Politicians promised northwest Tennessee 2,000 additional jobs as part of a $15 million federal stimulus package, which taxpayers funded in 2010.
New jobs created by the stimulus package as of 2016? Zero.
Northwest Tennessee is one of the nation’s poorest regions.
County mayors, county commissioners, a congressman and even academics at Middle Tennessee State University six years ago predicted a new port along the Mississippi River would deliver economic salvation.
Local, state and federal money paid for the first $35 million, and stimulus money paid for the rest.
The port, called Cate’s Landing, opened three years ago in Lake County, 90 miles north of Memphis.
In 2016, the officials are saying much the same, although they’re downplaying expectations.
Lake County Mayor Denny Johnson said officials with one company are interested in the port, but he stopped short of saying the company is coming. Contact information for the company Johnson cited was unavailable.
“They have made a verbal commitment that they are coming, and they are supposed to employ about 60 people,” Johnson told Tennessee Watchdog.
The company in question, Johnson said, is waiting on state taxpayers to pony up $500,000 to improve utilities at an adjacent county-owned industrial park.
Former Congressman John Tanner, a Democrat who represented Lake County, took credit for getting the stimulus package. As Tennessee Watchdog reported in 2010, Tanner said in a press release the port would bring 2,300 new jobs to the region.
Tanner, now a Nashville attorney, referred all questions to officials in Lake County, but he did say “the port is important to America’s infrastructure.”
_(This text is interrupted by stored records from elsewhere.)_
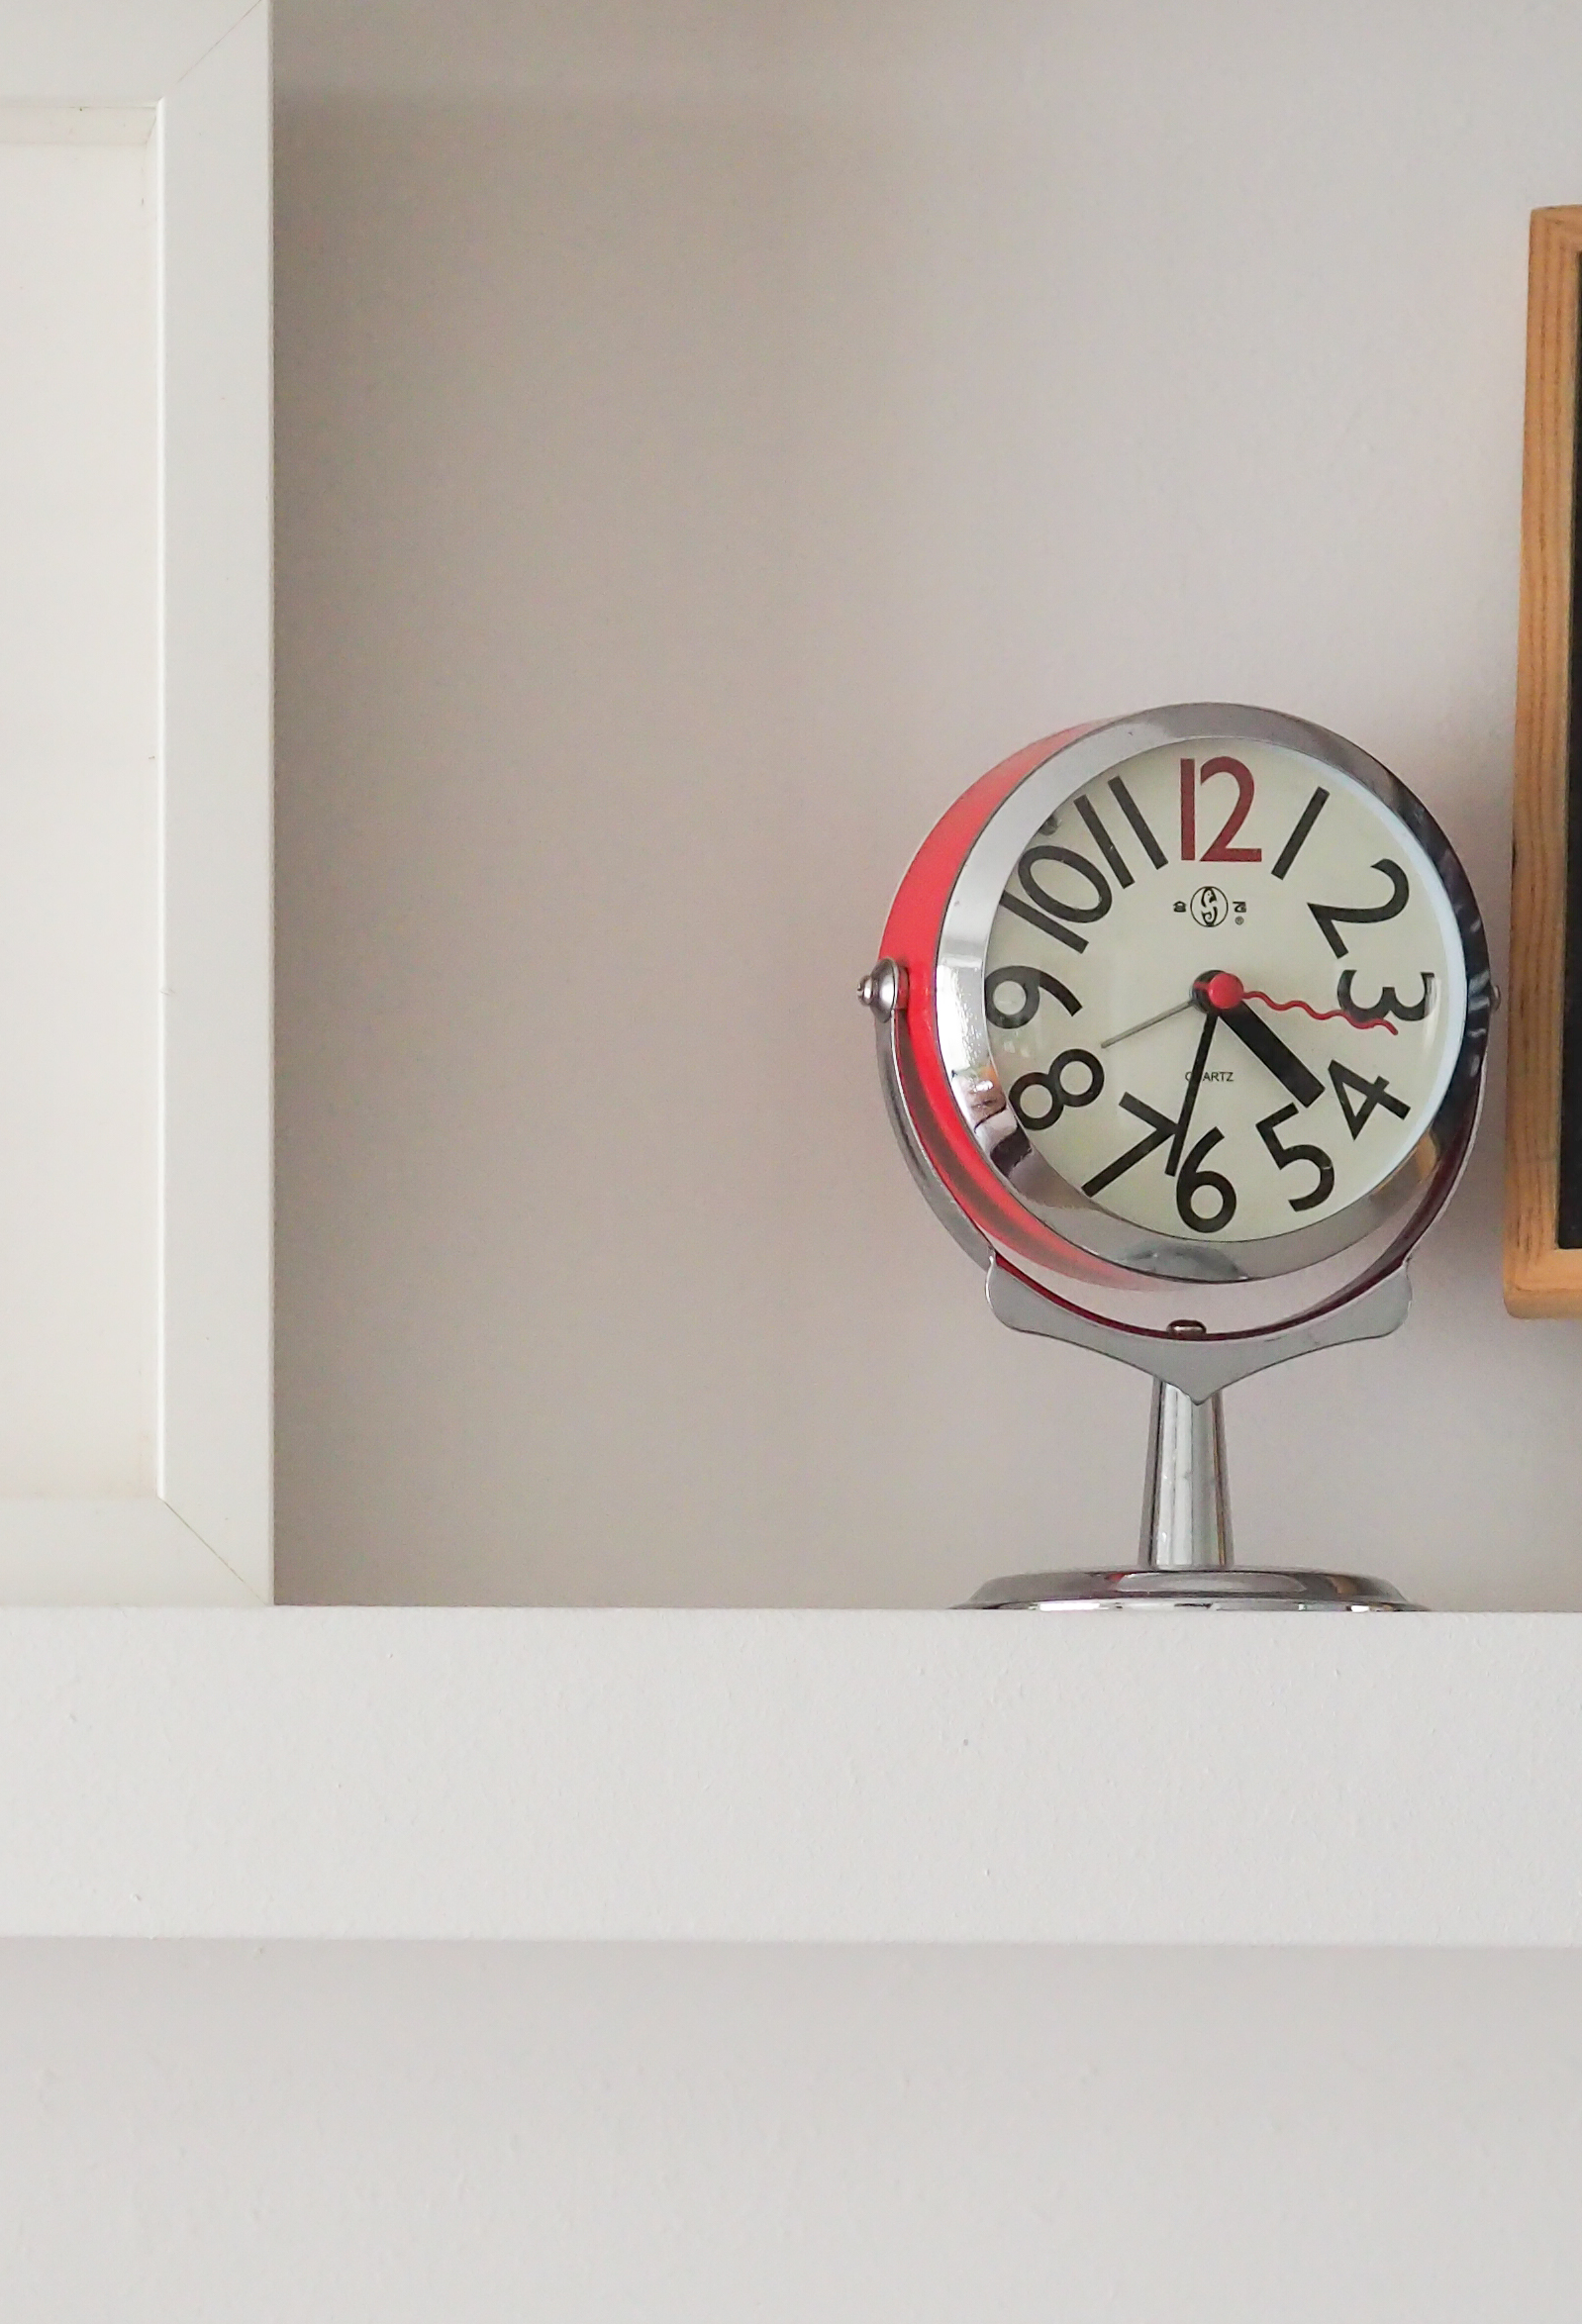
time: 4:31
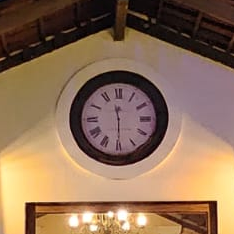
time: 11:29
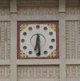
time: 6:29
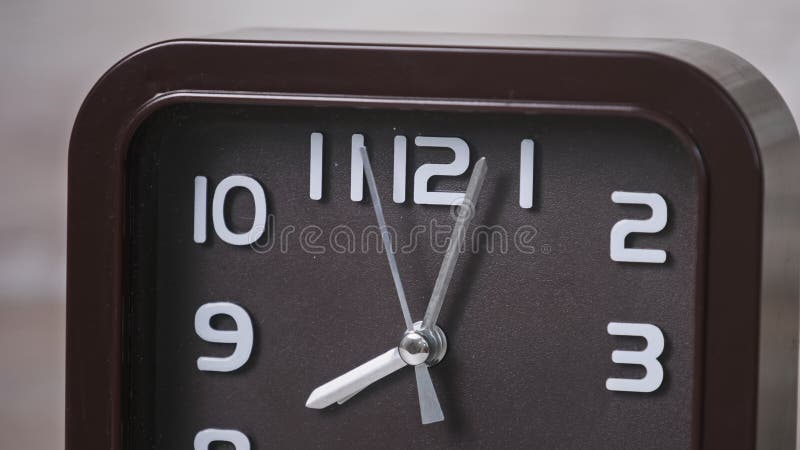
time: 8:03
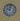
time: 10:02
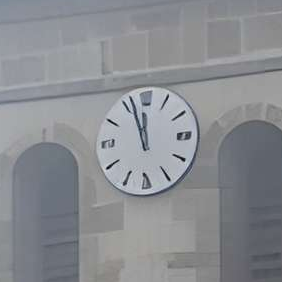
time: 11:56
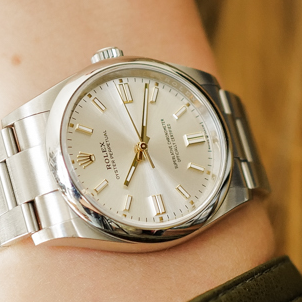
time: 7:03
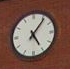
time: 5:06
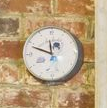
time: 11:48
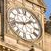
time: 1:42
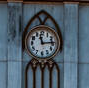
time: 11:14
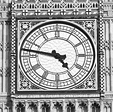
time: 4:46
Lake County Vice Mayor Jimmy Yates, meanwhile, said the promise of 2,000 new jobs was nothing more than “a best-case scenario.”
“That’s down the road. I don’t mind telling you, we’re not even close to that,” Yates said, adding he could not predict if or when it would happen.
“We are the ninth-poorest county in the nation. This is our salvation. This is our biggest hope, and everything depends on it.”
Yates said voters are getting impatient.
“I can understand anybody getting to the point where they ask, ‘Is it going to happen? When will it happen? Is it just a big dream?’” Yates said.
Lake County’s economy, as reported in 2010, has suffered for decades, and many residents live on government assistance. To get the stimulus package, area officials said companies such as Con-Agra and Nucor Steel wanted to do business at the port.
Con-Agra officials later denied that.
A Middle Tennessee State University analysis predicted thousands of new jobs once the port was built and an increase in local wages.
Yates said he’s hopeful the port will bring great things, but he’s not making any promises.
“It would appear there was a terrible amount of money wasted if something doesn’t come to fruition from all this,” Yates said.